#### Text provided
* * * * * * *

The next step could be to implement Where as a pipeable type. Rather than just a function, Where now becomes an invokable type, a class with a call operator that implements the logic to filter a sequence according to a predicate. And class Where should also have a static method pipe() that evaluates a pipe by invoking the call operator:

template<typename T>
struct Where
{
    template<typename Pred>
    generator<T> operator()(generator<T> gen, Pred pred)
    {
        for (auto val : gen) {
            if (pred(val)) {
                __yield_value val;
            }
        }
    }

    template<typename Pipe>
    static auto pipe(generator<T>&& src, Pipe&& pipe)
    {
        return operator()(src, pred); // pred ???
    }
};

But now the problem is: how do we pass the predicate to the pipe? Or, generalizing the question, since operators can have any number of arguments: how do we pass to the pipe all the arguments, if we have an expressions like this?

* * * * * * *

#### Data extract
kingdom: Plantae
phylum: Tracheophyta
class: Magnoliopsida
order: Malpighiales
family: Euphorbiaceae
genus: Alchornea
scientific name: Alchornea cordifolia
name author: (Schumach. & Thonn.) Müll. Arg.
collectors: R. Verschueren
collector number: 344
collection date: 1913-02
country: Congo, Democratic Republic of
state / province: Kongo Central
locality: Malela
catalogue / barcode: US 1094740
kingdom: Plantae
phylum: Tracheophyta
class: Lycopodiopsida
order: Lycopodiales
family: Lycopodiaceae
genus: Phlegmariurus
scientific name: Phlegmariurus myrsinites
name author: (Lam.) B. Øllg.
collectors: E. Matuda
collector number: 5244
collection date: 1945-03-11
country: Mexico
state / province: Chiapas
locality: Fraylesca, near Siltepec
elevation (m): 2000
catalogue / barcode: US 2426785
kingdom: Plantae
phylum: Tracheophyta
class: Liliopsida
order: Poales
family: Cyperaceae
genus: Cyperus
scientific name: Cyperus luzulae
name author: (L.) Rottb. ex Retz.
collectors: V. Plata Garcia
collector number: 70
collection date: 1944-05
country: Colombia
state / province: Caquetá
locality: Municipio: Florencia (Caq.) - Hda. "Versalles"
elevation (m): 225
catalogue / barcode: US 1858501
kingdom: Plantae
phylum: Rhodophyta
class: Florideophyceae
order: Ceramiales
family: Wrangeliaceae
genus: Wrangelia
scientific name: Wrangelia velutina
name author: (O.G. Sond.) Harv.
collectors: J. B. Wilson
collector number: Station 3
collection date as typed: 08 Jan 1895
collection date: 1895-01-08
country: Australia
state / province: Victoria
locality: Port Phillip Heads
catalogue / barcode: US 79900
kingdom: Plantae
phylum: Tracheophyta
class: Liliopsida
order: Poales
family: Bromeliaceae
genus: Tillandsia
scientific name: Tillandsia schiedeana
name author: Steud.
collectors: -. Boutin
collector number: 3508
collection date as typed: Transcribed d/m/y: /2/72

* * * * * * *

#### Exercise
Can you quote the entire passage on implementing Where as a pipeable type, word for word? The material isn't needed here.

#### The answer
The next step could be to implement Where as a pipeable type. Rather than just a function, Where now becomes an invokable type, a class with a call operator that implements the logic to filter a sequence according to a predicate. And class Where should also have a static method pipe() that evaluates a pipe by invoking the call operator:

template<typename T>
struct Where
{
    template<typename Pred>
    generator<T> operator()(generator<T> gen, Pred pred)
    {
        for (auto val : gen) {
            if (pred(val)) {
                __yield_value val;
            }
        }
    }

    template<typename Pipe>
    static auto pipe(generator<T>&& src, Pipe&& pipe)
    {
        return operator()(src, pred); // pred ???
    }
};

But now the problem is: how do we pass the predicate to the pipe? Or, generalizing the question, since operators can have any number of arguments: how do we pass to the pipe all the arguments, if we have an expressions like this?